A portion of this is potentially China's economy opening up, as the country ended its zero-covid policy in late 2022 and has now seen the pack of the pandemic. This should push performance further into Q2 if the response from China is similar to the West.
Further, we are still seeing a return to "normal" travel in many geographies, and so it is difficult to disaggregate what is genuine growth in business, and what is "returning" customers.
Balance sheet
Despite the questionable margins, Trip continues to generate a substantial amount of cash. This has allowed the company to remain in a net cash position while funding share buybacks. Although we do not expect a significant increase, these should be sustainable.
Valuation
TRIP is currently trading at a 15x LTM EV/EBITDA ratio and 1.3x revenue. This is an appropriate position for a moderately profitable mature business or a growth business with material questions around profitability. Trip is neither of these businesses in our view.

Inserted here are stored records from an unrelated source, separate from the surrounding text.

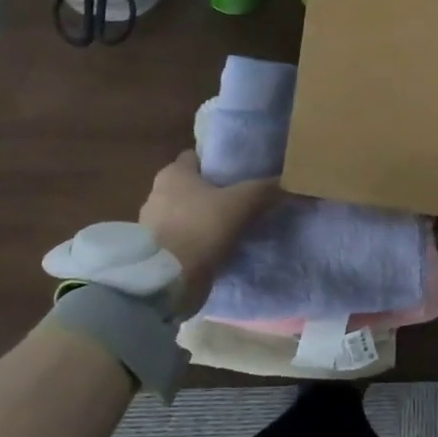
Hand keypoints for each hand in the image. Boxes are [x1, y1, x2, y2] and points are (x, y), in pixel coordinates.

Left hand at [139, 150, 279, 314]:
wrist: (169, 279)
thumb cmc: (201, 227)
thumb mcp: (241, 202)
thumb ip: (263, 189)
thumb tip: (285, 182)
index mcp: (172, 174)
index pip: (195, 158)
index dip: (216, 163)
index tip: (238, 173)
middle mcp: (156, 193)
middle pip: (191, 187)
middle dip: (212, 193)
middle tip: (241, 200)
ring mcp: (152, 224)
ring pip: (186, 213)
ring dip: (204, 219)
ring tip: (233, 226)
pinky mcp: (156, 251)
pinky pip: (182, 238)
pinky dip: (197, 241)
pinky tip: (218, 247)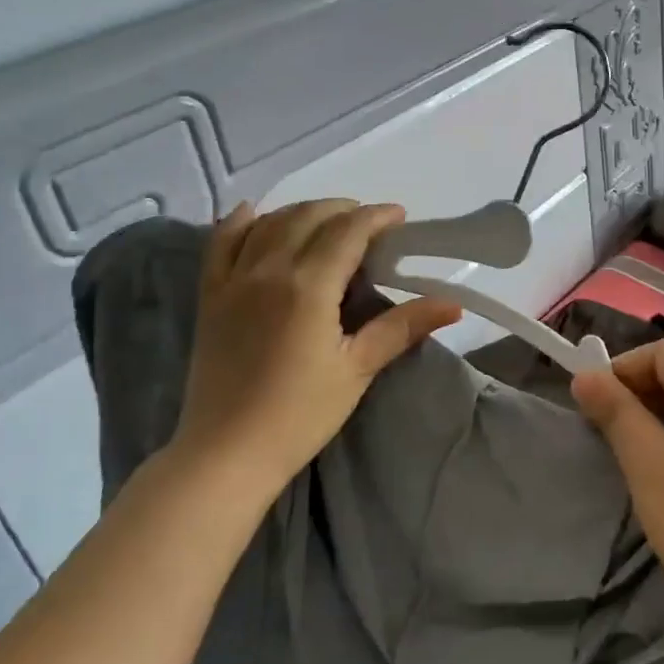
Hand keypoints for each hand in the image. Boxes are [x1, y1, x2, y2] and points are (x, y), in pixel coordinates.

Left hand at [178, 200, 460, 500]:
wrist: (226, 454)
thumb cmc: (300, 415)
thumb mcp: (357, 370)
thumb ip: (401, 327)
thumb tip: (452, 305)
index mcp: (309, 286)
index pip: (348, 231)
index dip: (376, 216)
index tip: (399, 216)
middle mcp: (269, 270)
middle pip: (309, 217)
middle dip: (343, 209)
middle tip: (369, 223)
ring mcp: (233, 280)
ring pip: (269, 223)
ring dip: (302, 211)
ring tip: (327, 221)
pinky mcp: (210, 296)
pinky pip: (220, 243)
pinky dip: (238, 221)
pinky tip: (253, 212)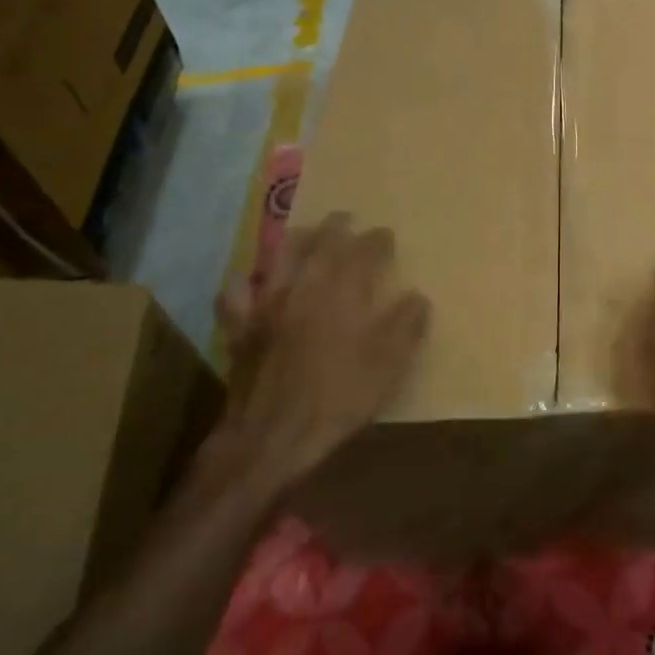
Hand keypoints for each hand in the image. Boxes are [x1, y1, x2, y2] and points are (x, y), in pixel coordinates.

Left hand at [205, 212, 429, 497]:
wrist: (274, 435)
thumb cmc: (339, 398)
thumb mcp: (389, 365)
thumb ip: (406, 326)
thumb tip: (417, 297)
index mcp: (343, 292)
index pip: (364, 252)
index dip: (377, 240)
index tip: (386, 235)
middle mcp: (304, 287)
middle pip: (320, 243)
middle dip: (337, 227)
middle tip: (347, 219)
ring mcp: (267, 304)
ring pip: (279, 257)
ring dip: (296, 240)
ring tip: (305, 234)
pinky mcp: (241, 326)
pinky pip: (237, 293)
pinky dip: (245, 281)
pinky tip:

Although Q1 looks fantastic, we believe it is premature to suggest growth is back for good. The business needs to illustrate consistent Y/Y gains. Margins are also a concern. A return to c.15%/c.7% (EBITDA-M/NIM), with growth, would be highly attractive, and in our view imply a valuation high-teens valuation.
With the company's share price near an all-time low, many have suggested this implies upside. We disagree. Booking.com ( BKNG ) currently has an EBITDA-M of 31% and has grown Revenue at a CAGR of 7%. The company's current valuation is 17x EBITDA, only 2x more than Tripadvisor. We rate Booking.com a buy and at the current price, is a far better option to gain exposure to travel and hospitality.
Final thoughts
Tripadvisor is a fantastic website that is useful to millions of people globally. The service itself does not have scope to generate impressive returns but Management has taken the correct decisions to exploit their advantage. We think Viator can leverage the Tripadvisor platform to generate profitability, but it remains early in its development. Subscriptions also have the opportunity to be highly profitable, but again, we are talking long into the future. Currently, the company is a barely profitable business with no certainty over where growth and margins will land in the medium term.
With near-term growth looking good, we will see Trip's trading multiple contract if markets do not react. That would push the business into attractive territory in our view, as the delta to Booking.com will increase. Further, markets may react positively to the earnings growth, again reducing downside risk. These factors keep us from initiating at a sell.